江戸前期は、わずかに奄美大島や琉球で砂糖黍が栽培されるのみで、ほとんどを輸入に頼らざるを得ませんでした。そうした事態を憂慮した幕府は8代将軍吉宗の時代に入ると、輸入に大きく依存する砂糖の国内自給を目指し、砂糖黍の栽培を奨励します。

幕府の奨励策に刺激され、砂糖黍の栽培そして製糖に取り組んだ農民に、武蔵国橘樹郡大師河原村(現神奈川県川崎市)で名主を勤めた池上幸豊という人物がいます。池上は幕府が試作していた砂糖黍の苗を譲り受け、栽培を試みます。研究を重ねて独自の製糖法を編み出し、明和3年(1768)には黒砂糖や白砂糖の製糖に成功します。以後、全国を回って、その製糖法の普及に努めました。

砂糖黍の栽培そして砂糖の製糖量が伸びることで、もはや輸入に頼る必要もなくなっていくのでした。

2022.11 江戸の菓子⑤【薩摩藩による黒砂糖の増産】

砂糖には白砂糖と黒砂糖の二種類があります。黒砂糖を精製したのが白砂糖ですが、江戸時代、その使い道は異なっていました。
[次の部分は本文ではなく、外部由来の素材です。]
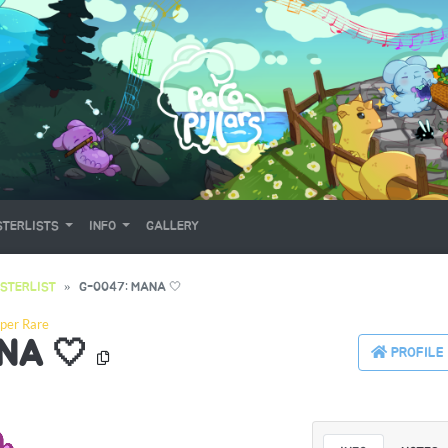
TERLISTS
INFO
GALLERY
STERLIST
G-0047: MANA 🤍
per Rare
NA 🤍
PROFILE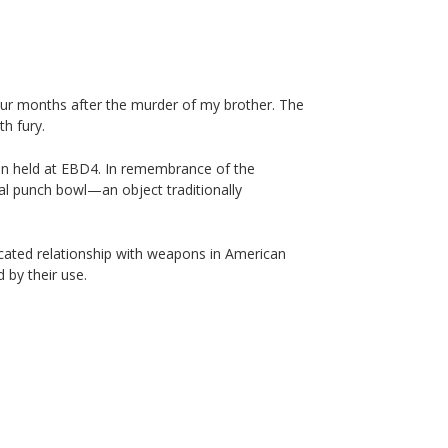
four months after the murder of my brother. The
th fury.
ion held at EBD4. In remembrance of the
tal punch bowl—an object traditionally
cated relationship with weapons in American
 by their use.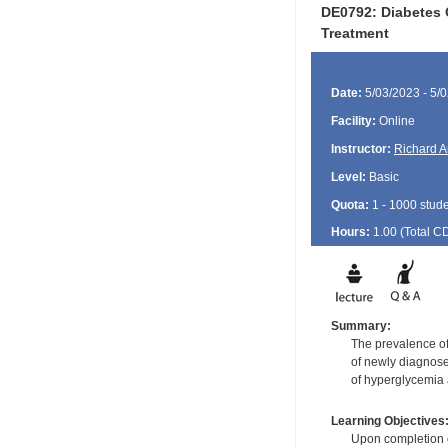
DE0792: Diabetes 
Treatment
Date:
5/03/2023 - 5/
Facility:
Online
Instructor:
Richard A
Level:
Basic
Quota:
1 - 1000 stud
Hours:
1.00 (Total
C
Summary:
The prevalence of
of newly diagnose
of hyperglycemia a
Learning Objectives
Upon completion of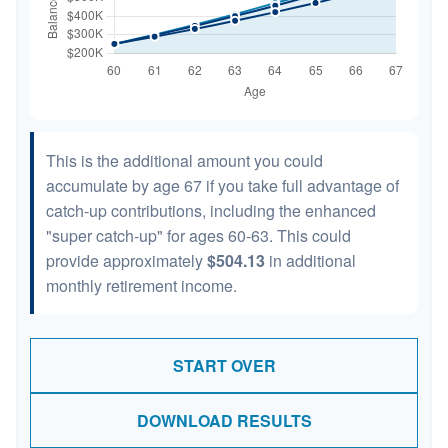
This is the additional amount you could
accumulate by age 67 if you take full advantage of
catch-up contributions, including the enhanced
"super catch-up" for ages 60-63. This could
provide approximately
$504.13
in additional
monthly retirement income.
START OVER
DOWNLOAD RESULTS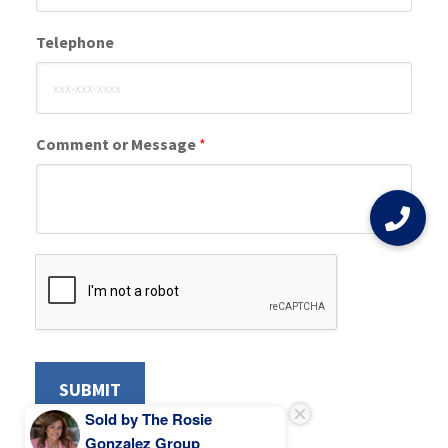
Telephone
Comment or Message
*
SUBMIT
Sold by The Rosie
Gonzalez Group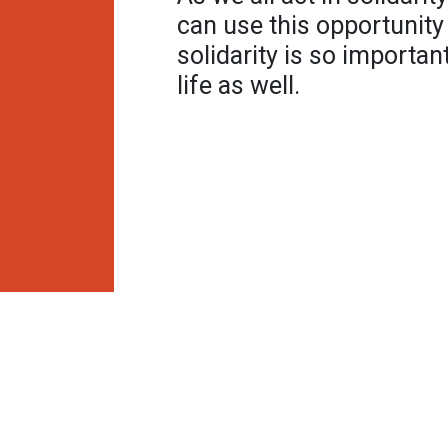
can use this opportunity
solidarity is so importa
life as well.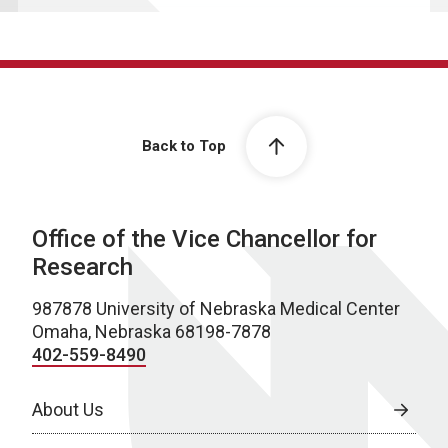
Back to Top
Office of the Vice Chancellor for
Research
987878 University of Nebraska Medical Center
Omaha, Nebraska 68198-7878
402-559-8490
About Us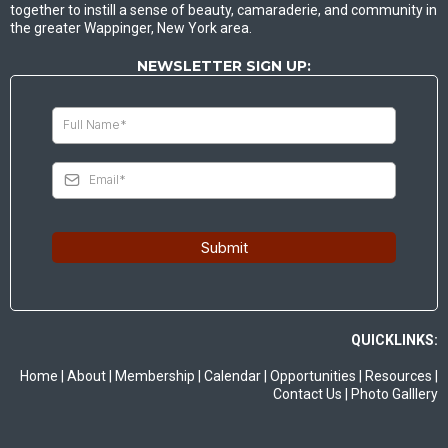
together to instill a sense of beauty, camaraderie, and community in
the greater Wappinger, New York area.
NEWSLETTER SIGN UP:
Submit
QUICKLINKS:
Home
|
About
|
Membership
|
Calendar
|
Opportunities
|
Resources
|
Contact Us
|
Photo Galllery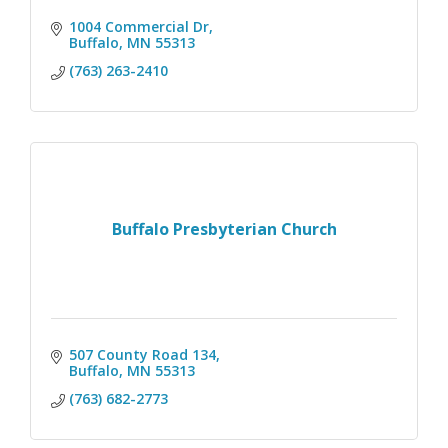
1004 Commercial Dr
Buffalo
MN
55313
(763) 263-2410
Buffalo Presbyterian Church
507 County Road 134
Buffalo
MN
55313
(763) 682-2773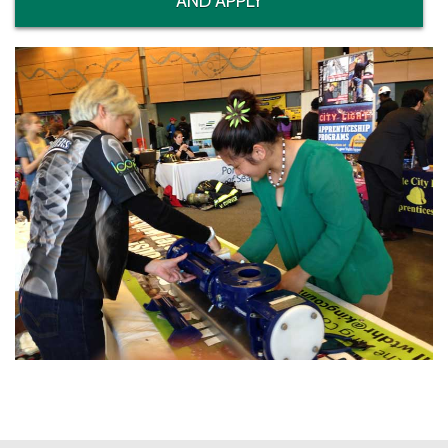
AND APPLY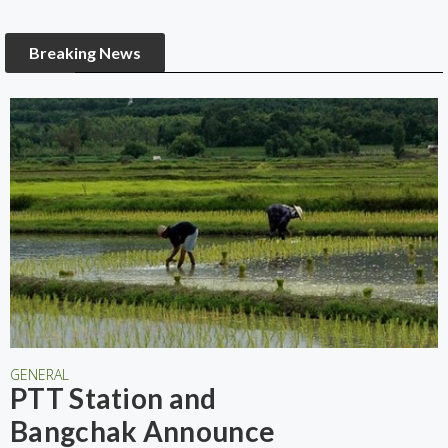
Breaking News
GENERAL
PTT Station and
Bangchak Announce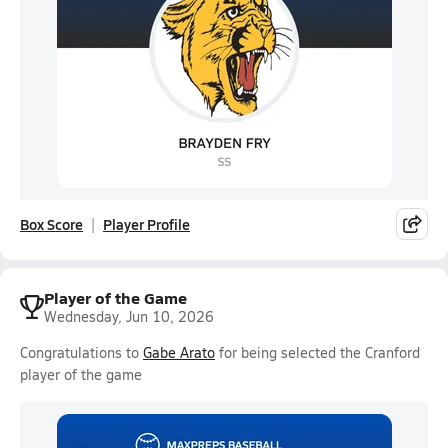
Box Score
Player Profile
Player of the Game
Wednesday, Jun 10, 2026
Congratulations to
Gabe Arato
for being selected the Cranford
player of the game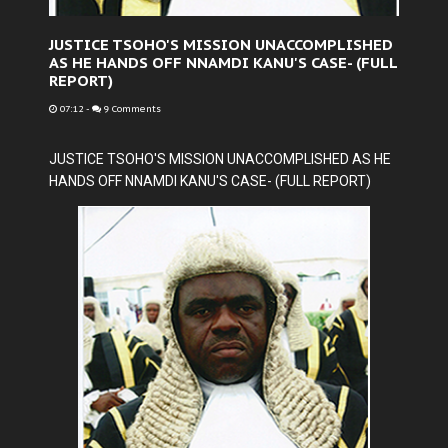
JUSTICE TSOHO'S MISSION UNACCOMPLISHED
AS HE HANDS OFF NNAMDI KANU'S CASE- (FULL
REPORT)
07:12
-
9 Comments
JUSTICE TSOHO'S MISSION UNACCOMPLISHED AS HE
HANDS OFF NNAMDI KANU'S CASE- (FULL REPORT)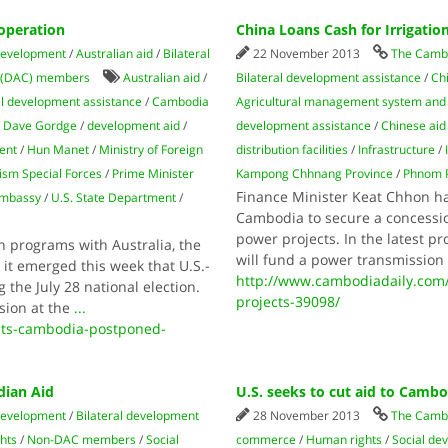
operation
China Loans Cash for Irrigatio
development
/
Australian aid
/
Bilateral
22 November 2013
The Cambo
 (DAC) members
Australian aid
/
Bilateral development assistance
/
Ch
al development assistance
/
Cambodia
Agricultural management system and 
/
Dave Gordge
/
development aid
/
development assistance
/
Chinese aid
ent
/
Hun Manet
/
Ministry of Foreign
distribution facilities
/
Infrastructure
/
ism Special Forces
/
Prime Minister
Kampong Chhnang Province
/
Phnom 
Finance Minister Keat Chhon ha
Embassy
/
U.S. State Department
/
Cambodia to secure a concession
power projects. In the latest p
n programs with Australia, the
will fund a power transmission
it emerged this week that U.S.-
http://www.cambodiadaily.com/
he July 28 national election.
projects-39098/
sion at the
...
its-cambodia-postponed-
dian Aid
U.S. seeks to cut aid to Camb
development
/
Bilateral development
28 November 2013
The Camb
hts
/
Non-DAC members
/
Social
commerce
/
Human rights
/
Social de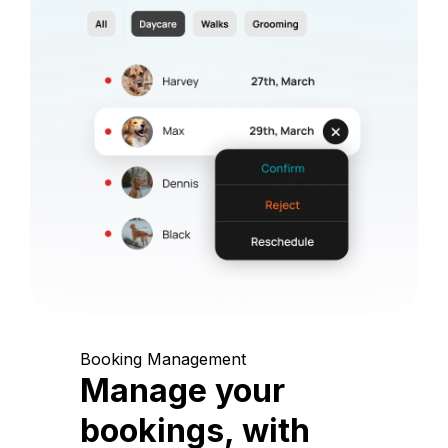
Booking Management
Manage your
bookings, with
黒砂糖は主に庶民が食べる駄菓子に使われました。調味料として料理にも使用されました。『守貞謾稿』という文献によると、蕎麦屋、天ぷら屋、鰻屋で大量に消費されたそうです。

江戸のファーストフードの発展を陰で支えたのですが、一方、白砂糖は茶席に出されるような高級菓子の製造に使われたため、上流階級で需要が大きかったそうです。

奄美諸島で作られた黒砂糖が現在の鹿児島県にあたる薩摩藩の財政を支えていたことは割合知られているかもしれません。砂糖の供給が需要に追い付かなかったことに目を付けた同藩は奄美の農民に対して砂糖黍の栽培を強制し、それを原料とする黒砂糖を増産させます。そして安く買い上げ、大坂で高く販売することで巨利を挙げます。

江戸後期、薩摩藩は財政難に苦しんでいましたが、黒砂糖の大増産を通じて莫大の利益を掌中に収めます。財政再建に向かって大きく前進するのでした。

2022.12 江戸の菓子⑥【高松藩が開発した和三盆】

薩摩藩により大増産された奄美産の黒砂糖は砂糖の低価格化に大きく貢献し、江戸のファーストフードの発展を陰で支えましたが、白砂糖は依然として品薄でした。輸入に頼らざるを得ない状況に変わりはありませんでした。

そこで、白砂糖の製糖に取り組む藩が現れます。四国の讃岐高松藩です。しかし、白砂糖の増産だけを目指したのではなく、上質な白砂糖の製糖も目指します。試行錯誤の結果、今も讃岐の名産として知られる和三盆が誕生しました。

やがて、高松藩は質量ともに日本一の白砂糖の産地となりますが、その成功に刺激を受けた他藩も白砂糖の製糖に取り組みます。それに伴い、白砂糖の価格も下落し、白砂糖をふんだんに使った菓子の大量生産も可能となりました。

こうして、茶席で使われるような白砂糖入りの高級菓子も手軽に食べれるようになるのです。